Une solution « à l’Irlandaise » évoquée en cas de victoire du non

Si les partisans du « oui » à la Constitution européenne excluent un plan de rechange en cas de victoire du « non » lors du référendum du 29 mai, certains, comme le président de l’UDF François Bayrou, commencent à évoquer la possibilité d’un nouveau vote après un temps de réflexion.

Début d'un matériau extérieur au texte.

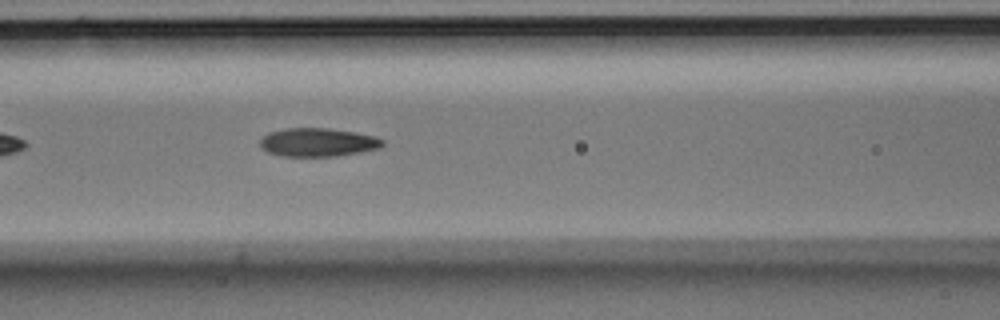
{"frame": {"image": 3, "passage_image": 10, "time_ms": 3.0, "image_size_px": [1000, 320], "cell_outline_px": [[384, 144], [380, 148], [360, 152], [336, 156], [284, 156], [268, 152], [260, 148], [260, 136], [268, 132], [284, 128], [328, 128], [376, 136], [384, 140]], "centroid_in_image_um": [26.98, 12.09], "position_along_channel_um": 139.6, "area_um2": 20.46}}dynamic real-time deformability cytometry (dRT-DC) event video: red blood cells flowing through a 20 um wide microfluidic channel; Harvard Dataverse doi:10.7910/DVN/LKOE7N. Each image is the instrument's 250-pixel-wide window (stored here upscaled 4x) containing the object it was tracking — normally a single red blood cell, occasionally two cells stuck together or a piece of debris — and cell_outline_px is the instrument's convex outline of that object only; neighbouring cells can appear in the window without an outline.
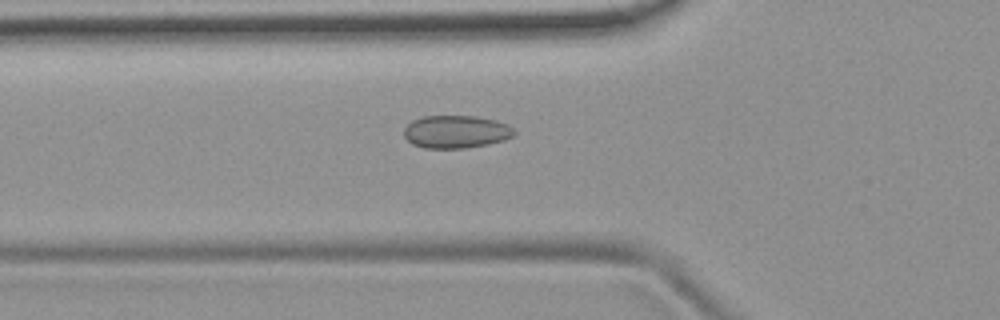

L’Irlande avait ainsi ratifié en 2002 par référendum le traité de Nice que ses électeurs avait rejeté un an plus tôt.

La ministre déléguée aux Affaires européennes, Claudie Haigneré, juge cependant impossible une telle solution « à l’irlandaise » si les Français votent « non » le 29 mai.

Le ministre de la Santé Philippe Douste-Blazy a également catégoriquement écarté une telle hypothèse en affirmant, dans le cadre du Forum de Radio J, qu’il n’y aurait pas de « repêchage ».

Dans une interview publiée par le Journal du Dimanche, François Bayou estime qu’il n’y a « que deux hypothèses » en cas de rejet du traité constitutionnel le 29 mai :

« Soit tout s’arrête et il n’y a plus de Constitution européenne puisque l’unanimité (des pays de l’Union européenne) est requise. Soit on nous demandera de voter une seconde fois, dans quelques mois, mais sur le même texte, comme cela avait été fait pour l’Irlande. »

Dans une interview à paraître dans l’hebdomadaire l’Express, l’ancien président Valéry Giscard d’Estaing, « père » de l’actuel projet de Constitution européenne, ne veut pas croire, pour sa part, à l’hypothèse d’un vote négatif et se risque même à pronostiquer une victoire du « oui » avec 53% à 55% des suffrages.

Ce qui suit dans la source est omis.